Louise é a alma do filme, rodeada de homens, trajes e regras. A peça-chave, recrutada pelos militares americanos para decifrar a língua dos alienígenas e permitir a interação com eles. Desenvolver comunicação entre espécies leva tempo, e Louise, constantemente, tem que lidar contra a pressão gerada por uma população em pânico, mídia sensacionalista e militares de 12 países; todos assumindo que a coisa a fazer é usar força contra os heptapods, para afastá-los ou matá-los.

Em meio a esse caos, ela se opõe aos homens com informações e fatos, e nunca com petulância. Mais um trunfo em sua habilidade de articulação e comunicação, fato que faz com que militares, doutores e políticos a procurem em busca de respostas.

Falando um pouco do gênero: essa ideia combinada em incontáveis ​​filmes de ficção científica forneceria a explicação padrão para explicar a razão de os alienígenas estarem na Terra: eles vieram para invadir nosso planeta e nos destruir, nos levando a lutar entre nós; sendo assim, devemos aniquilá-los. Mas aqui a presença de Louise e suas atitudes geram uma reviravolta na narrativa.

Sua compreensão sobre linguagem e tempo, mesmo que inconsciente ou adormecida, cria a lente primária através da qual a realidade é percebida, criando uma espécie de consciência expandida que torna difícil ver as coisas de maneira diferente — neste caso, uma razão mais benigna do porque esses estranhos visitantes extraterrestres pousaram na Terra. Sabemos que o propósito era a união entre os povos, o que resultaria em inúmeros benefícios milhares de anos depois. O movimento da personagem desmistifica o motivo comum à uma explicação muito mais humana. Ora, ela humaniza os alienígenas.

Falando um pouco sobre o tempo: sabemos que a Dra. Banks vive numa realidade simultânea e sua comunicação com os heptapods lhe permite expandir essa visão e reprogramar seu cérebro para vislumbrar as causas de seus efeitos no presente; refletindo passado e futuro, como num paradoxo temporal. Tudo isso, para dizer que ela não é apenas uma professora linguística, mas também uma viajante do tempo.
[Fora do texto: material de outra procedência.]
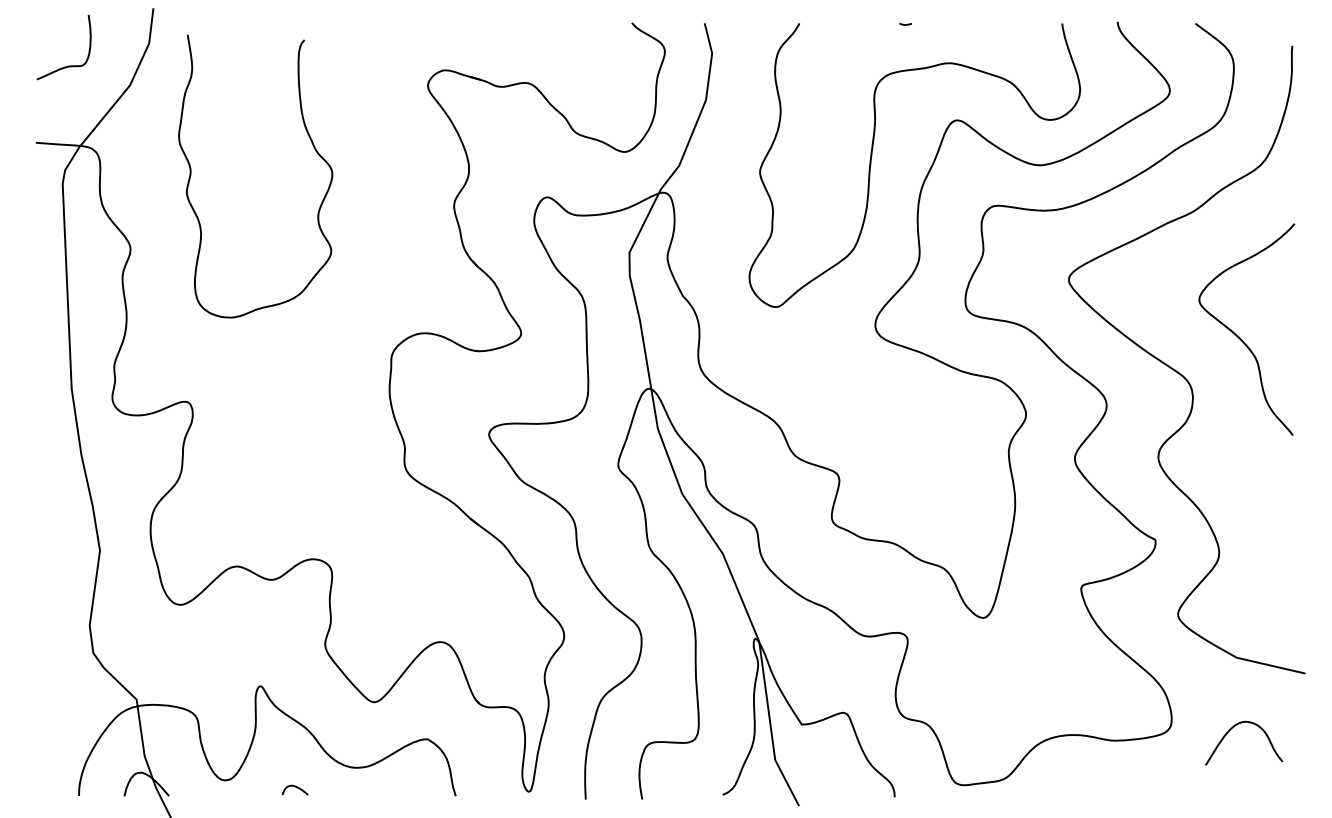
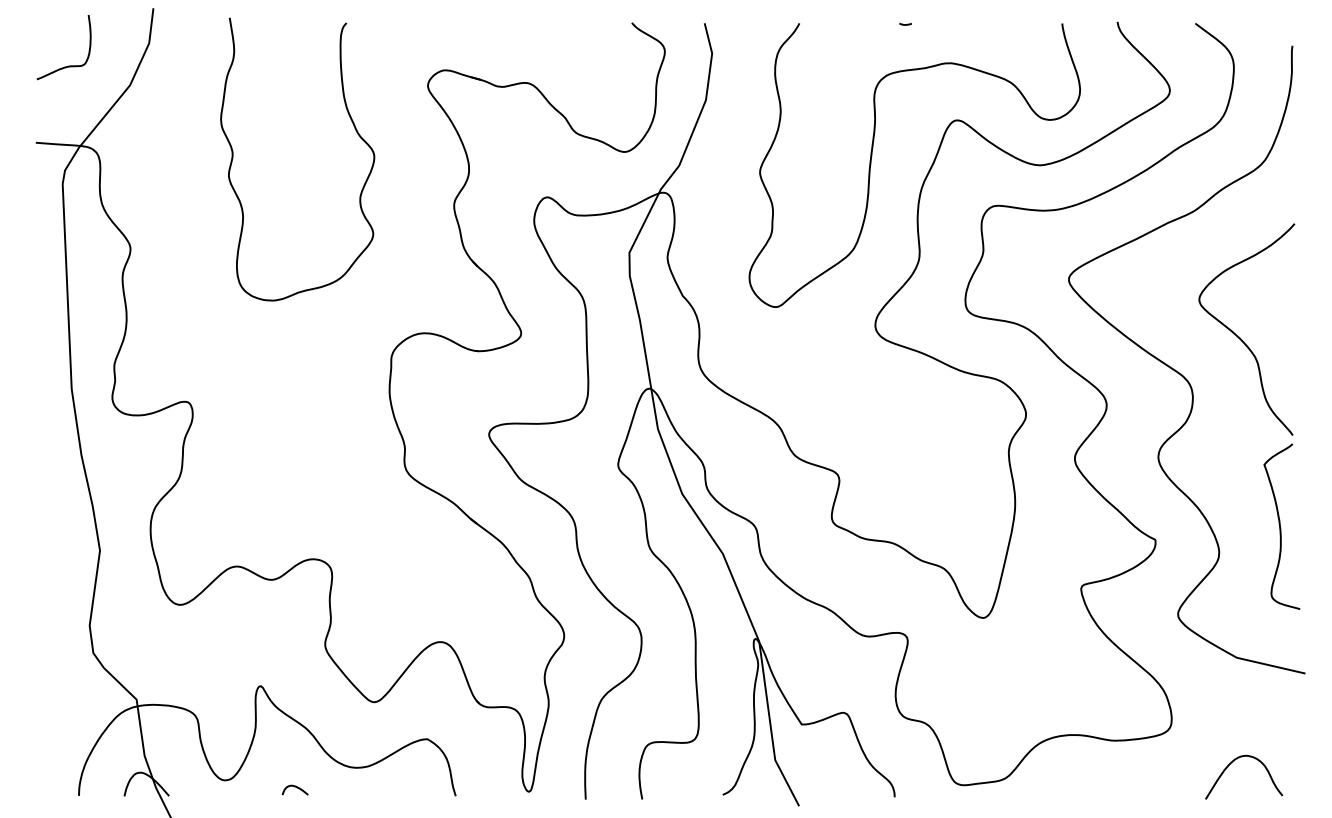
curve at (191, 175) position: (191, 175) -> (233, 158)
curve at (1280, 526): none -> present
curve at (1233, 728) position: (1233, 728) -> (1233, 762)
Nesse aspecto, nós temos uma mulher que está conectada a todos os arcos do filme, ou seja, tudo resulta nela, e nela tudo resulta. Isso nos leva a um aspecto emocional presente e especial: além de salvar a humanidade, a motivação inconsciente (que aos poucos vai se tornando consciente) da personagem é a chegada de sua filha Hannah e a relação das duas entre os tempos. As pistas que obtém das visões de sua filha fornecem informações de que ela precisa para decodificar o que os heptapods estão dizendo. Ao mesmo tempo, ela também está se sentindo inspirada pelo amor que sente pela criança. Nesse contexto, Louise incorpora a capacidade de transformar situações através da expansão da consciência, e o sentimento é o catalisador dos acontecimentos.

Falando um pouco de Amy Adams: o que torna sua presença em cena tão fantástica, além da mulher que move tudo e todos na narrativa, é sua habilidade de nos trazer a sensação de que a personagem sabe que tudo está acontecendo de forma simultânea, mesmo sem compreender ainda. Então, quando ela passa a entender o efeito de suas escolhas, sua atuação consegue transparecer esse sentimento com muita clareza.

Quão bonito pode ser quando uma mulher do outro lado da tela nos permite refletir? Perto do final do filme, Louise deve responder a uma questão essencial que todos nós enfrentamos, em muitas áreas da vida: se pudéssemos saber o que acontecerá no futuro, tomaríamos medidas para mudá-lo? E, por mais complexo que possa ser o que nos confronta hoje — conhecido e desconhecido — , podemos enfrentá-lo de todo o coração com amor e abertura para transformar e ser transformado? A Chegada nos deixa esse questionamento, através de uma presença feminina marcante, figura central e definitiva.